Дверь из столовой со стуком распахнулась, и Зинаида с пылающими щеками и ошалевшим взором вошла в гостиную. Ноги её плохо слушались, и шла она так, словно пол под ними вздымался вверх и грозил накрыть её с головой. Любой пьяный выглядит достаточно потешно, но пьяная непьющая женщина нелепа вдвойне.
– А я целый бокал коньяка выпила! – похвасталась она. – Во как!.. Залпом!.. Дура набитая!.. Ой!.. Что это?.. Всё в разные стороны разъехалось… Куда вы все поплыли?!..
И она начала икать. Страшная икота сотрясала всё тело, невероятным усилием воли она пыталась остановить её, в безсильной ярости затопала ногами и, наверняка, рухнула бы на пол, если бы не Пётр. Он заботливо подхватил её и осторожно уложил на диван.
– Сумасшедшая!.. Ты же совсем пить не умеешь, и вдруг бокал коньяка!..
– Нет!.. – Зинаида вскочила на ноги. – Я не сумасшедшая!.. Я – сволочь!.. Сучка паршивая!..
Валентина Ивановна замотала головой. Только напившейся невестки ей сейчас не хватало, а в остальном… Всё было – лучше не придумаешь!..
– Зинаида!.. – она хотела что-то сказать, но поняла: безсмысленно! И махнула рукой.
Пётр попытался опять уложить жену на диван. Она с криком вырвалась:
– Не трогай меня!.. Я– грязная… низкая… подлая!.. Не прикасайтесь ко мне!..
– Зиночка!.. Ну, что ты?.. Зинуля, милая!..
Свекровь была на грани срыва.
– Зинаида!.. Прекрати!.. – свистящим шёпотом прошипела она.
– Не прекратю! – пьяной женщине море… Да что море?!.. Тихий океан был по колено. – Думаете, сбесилась?.. Ничего подобного!.. Я всё соображаю!.. И пускай пьяная, но знаю, что говорю!.. Не надо меня утешать… Слышите?!.. Меня убить надо!..
И зарыдала. В голос, по-детски, не сдерживаясь:
– Почему Ты оставил меня?..
Петр никак не мог понять, что случилось с женой.
– Я здесь… Я с тобой, – он пытался прижать её к себе, приласкать, успокоить, утешить.
Она слабо отбивалась:
– Господи!.. За что?.. Помоги!.. Ну, пожалуйста, помоги… нам всем!..
В столовой нестройный, но дружный хор гостей грянул "Комсомольцы, добровольцы! Надо верить любить беззаветно!.."

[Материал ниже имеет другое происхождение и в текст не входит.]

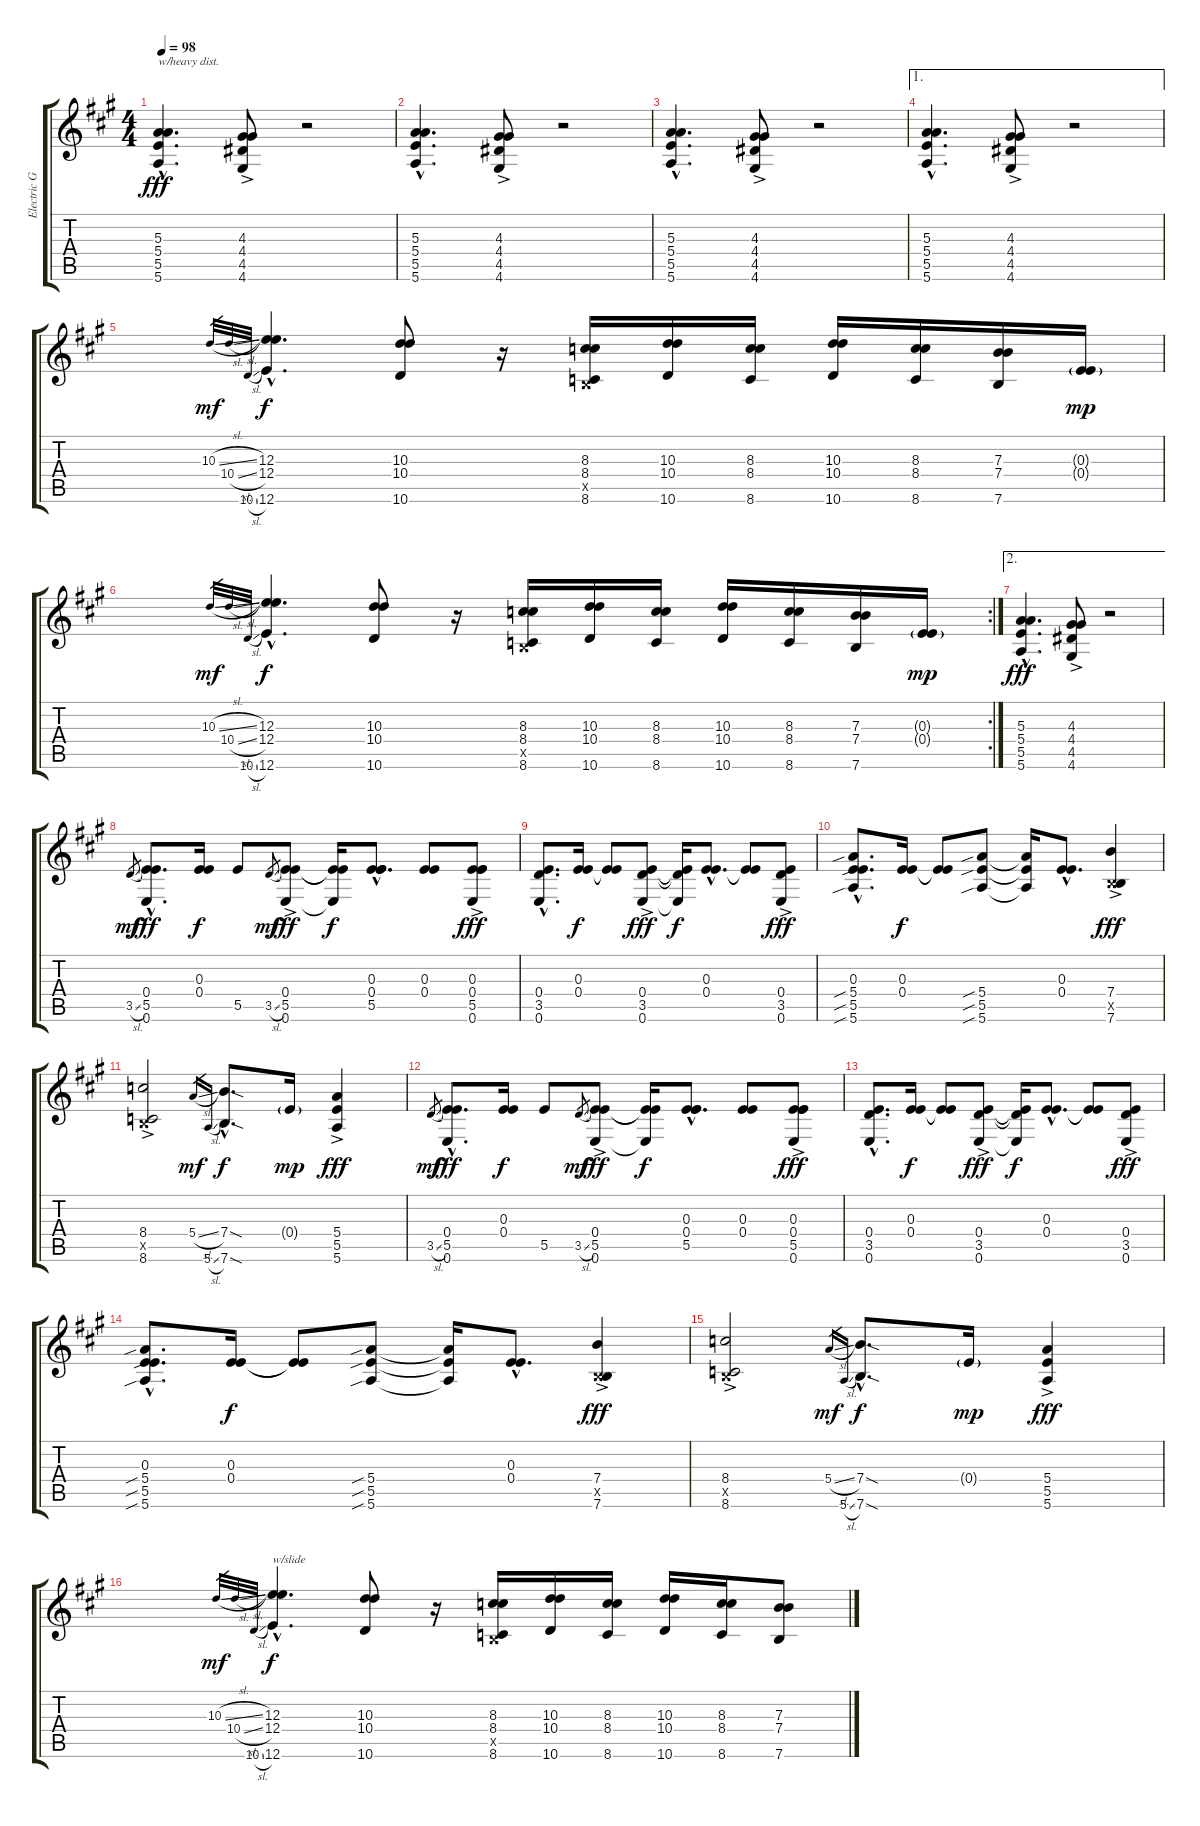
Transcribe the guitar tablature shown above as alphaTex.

\track ("Electric Guitar 1" "Electric G") {instrument distortionguitar}
\staff {score tabs}
\tuning (E4 B3 E3 E3 B2 E2) {hide}
\ts (4 4)
\tempo 98
\clef g2
\ks a
(5.3{hac} 5.4{hac} 5.5{hac} 5.6{hac}).4{d txt "w/heavy dist." dy fff} (4.3{ac} 4.4{ac} 4.5{ac} 4.6{ac}).8 r.2 |
(5.3{hac} 5.4{hac} 5.5{hac} 5.6{hac}).4{d} (4.3{ac} 4.4{ac} 4.5{ac} 4.6{ac}).8 r.2 |
(5.3{hac} 5.4{hac} 5.5{hac} 5.6{hac}).4{d} (4.3{ac} 4.4{ac} 4.5{ac} 4.6{ac}).8 r.2 |
\ae 1
(5.3{hac} 5.4{hac} 5.5{hac} 5.6{hac}).4{d} (4.3{ac} 4.4{ac} 4.5{ac} 4.6{ac}).8 r.2 |
10.3{sl}.32{gr dy mf} 10.4{sl}.32{gr} 10.6{sl}.32{gr} (12.3{hac} 12.4{hac} 12.6{hac}).4{d dy f} (10.3 10.4 10.6).8 r.16 (8.3 8.4 0.5{x} 8.6).16 (10.3 10.4 10.6).16 (8.3 8.4 8.6).16 (10.3 10.4 10.6).16 (8.3 8.4 8.6).16 (7.3 7.4 7.6).16 (0.3{g} 0.4{g}).16{dy mp} |
\rc 2
10.3{sl}.32{gr dy mf} 10.4{sl}.32{gr} 10.6{sl}.32{gr} (12.3{hac} 12.4{hac} 12.6{hac}).4{d dy f} (10.3 10.4 10.6).8 r.16 (8.3 8.4 0.5{x} 8.6).16 (10.3 10.4 10.6).16 (8.3 8.4 8.6).16 (10.3 10.4 10.6).16 (8.3 8.4 8.6).16 (7.3 7.4 7.6).16 (0.3{g} 0.4{g}).16{dy mp} |
\ae 2
(5.3{hac} 5.4{hac} 5.5{hac} 5.6{hac}).4{d dy fff} (4.3{ac} 4.4{ac} 4.5{ac} 4.6{ac}).8 r.2 |
3.5{sl}.8{gr dy mf} (0.4{hac} 5.5{hac} 0.6{hac}).8{d dy fff} (0.3 0.4).16{dy f} 5.5.8 3.5{sl}.8{gr dy mf} (0.4{ac} 5.5{ac} 0.6{ac}).8{dy fff} (0.4{t} 5.5{t} 0.6{t}).16{dy f} (0.3{hac} 0.4{hac} 5.5{hac}).8{d} (0.3 0.4).8 (0.3{ac} 0.4{ac} 5.5{ac} 0.6{ac}).8{dy fff} |
(0.4{hac} 3.5{hac} 0.6{hac}).8{d} (0.3 0.4).16{dy f} (0.3{t} 0.4{t}).8 (0.4{ac} 3.5{ac} 0.6{ac}).8{dy fff} (0.4{t} 3.5{t} 0.6{t}).16{dy f} (0.3{hac} 0.4{hac}).8{d} (0.3{t} 0.4{t}).8 (0.4{ac} 3.5{ac} 0.6{ac}).8{dy fff} |
(0.3{hac} 5.4{sib hac} 5.5{sib hac} 5.6{sib hac}).8{d} (0.3 0.4).16{dy f} (0.3{t} 0.4{t}).8 (5.4{sib} 5.5{sib} 5.6{sib}).8 (5.4{t} 5.5{t} 5.6{t}).16 (0.3{hac} 0.4{hac}).8{d} (7.4{ac} 0.5{ac x} 7.6{ac}).4{dy fff} |
(8.4{ac} 0.5{ac x} 8.6{ac}).2 5.4{sl}.16{gr dy mf} 5.6{sl}.16{gr} (7.4{sod hac} 7.6{sod hac}).8{d dy f} 0.4{g}.16{dy mp} (5.4{ac} 5.5{ac} 5.6{ac}).4{dy fff} |
3.5{sl}.8{gr dy mf} (0.4{hac} 5.5{hac} 0.6{hac}).8{d dy fff} (0.3 0.4).16{dy f} 5.5.8 3.5{sl}.8{gr dy mf} (0.4{ac} 5.5{ac} 0.6{ac}).8{dy fff} (0.4{t} 5.5{t} 0.6{t}).16{dy f} (0.3{hac} 0.4{hac} 5.5{hac}).8{d} (0.3 0.4).8 (0.3{ac} 0.4{ac} 5.5{ac} 0.6{ac}).8{dy fff} |
(0.4{hac} 3.5{hac} 0.6{hac}).8{d} (0.3 0.4).16{dy f} (0.3{t} 0.4{t}).8 (0.4{ac} 3.5{ac} 0.6{ac}).8{dy fff} (0.4{t} 3.5{t} 0.6{t}).16{dy f} (0.3{hac} 0.4{hac}).8{d} (0.3{t} 0.4{t}).8 (0.4{ac} 3.5{ac} 0.6{ac}).8{dy fff} |
(0.3{hac} 5.4{sib hac} 5.5{sib hac} 5.6{sib hac}).8{d} (0.3 0.4).16{dy f} (0.3{t} 0.4{t}).8 (5.4{sib} 5.5{sib} 5.6{sib}).8 (5.4{t} 5.5{t} 5.6{t}).16 (0.3{hac} 0.4{hac}).8{d} (7.4{ac} 0.5{ac x} 7.6{ac}).4{dy fff} |
(8.4{ac} 0.5{ac x} 8.6{ac}).2 5.4{sl}.16{gr dy mf} 5.6{sl}.16{gr} (7.4{sod hac} 7.6{sod hac}).8{d dy f} 0.4{g}.16{dy mp} (5.4{ac} 5.5{ac} 5.6{ac}).4{dy fff} |
10.3{sl}.32{gr dy mf} 10.4{sl}.32{gr} 10.6{sl}.32{gr} (12.3{hac} 12.4{hac} 12.6{hac}).4{d txt "w/slide" dy f} (10.3 10.4 10.6).8 r.16 (8.3 8.4 0.5{x} 8.6).16 (10.3 10.4 10.6).16 (8.3 8.4 8.6).16 (10.3 10.4 10.6).16 (8.3 8.4 8.6).16 (7.3 7.4 7.6).8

Валентина Ивановна от злости даже зубами заскрежетала:
– Кто-нибудь может унять этих идиотов?!.. – но никто в её сторону даже не посмотрел. Зинаида крепко-крепко прижалась к Петру:
– Ведь Ты добрый!.. Ты должен понять!.. Спаси нас!.. Всех…
Через гостиную ровной деловой походкой проследовал аккуратно причёсанный, даже, можно сказать, прилизанный Костик. В дверях столовой он нос к носу столкнулся с Матюшей, молча посторонился, давая тому дорогу, и осторожно прикрыл за собой дверь. Парнишка, стараясь, чтобы его никто не заметил, стал пробираться к бабушке.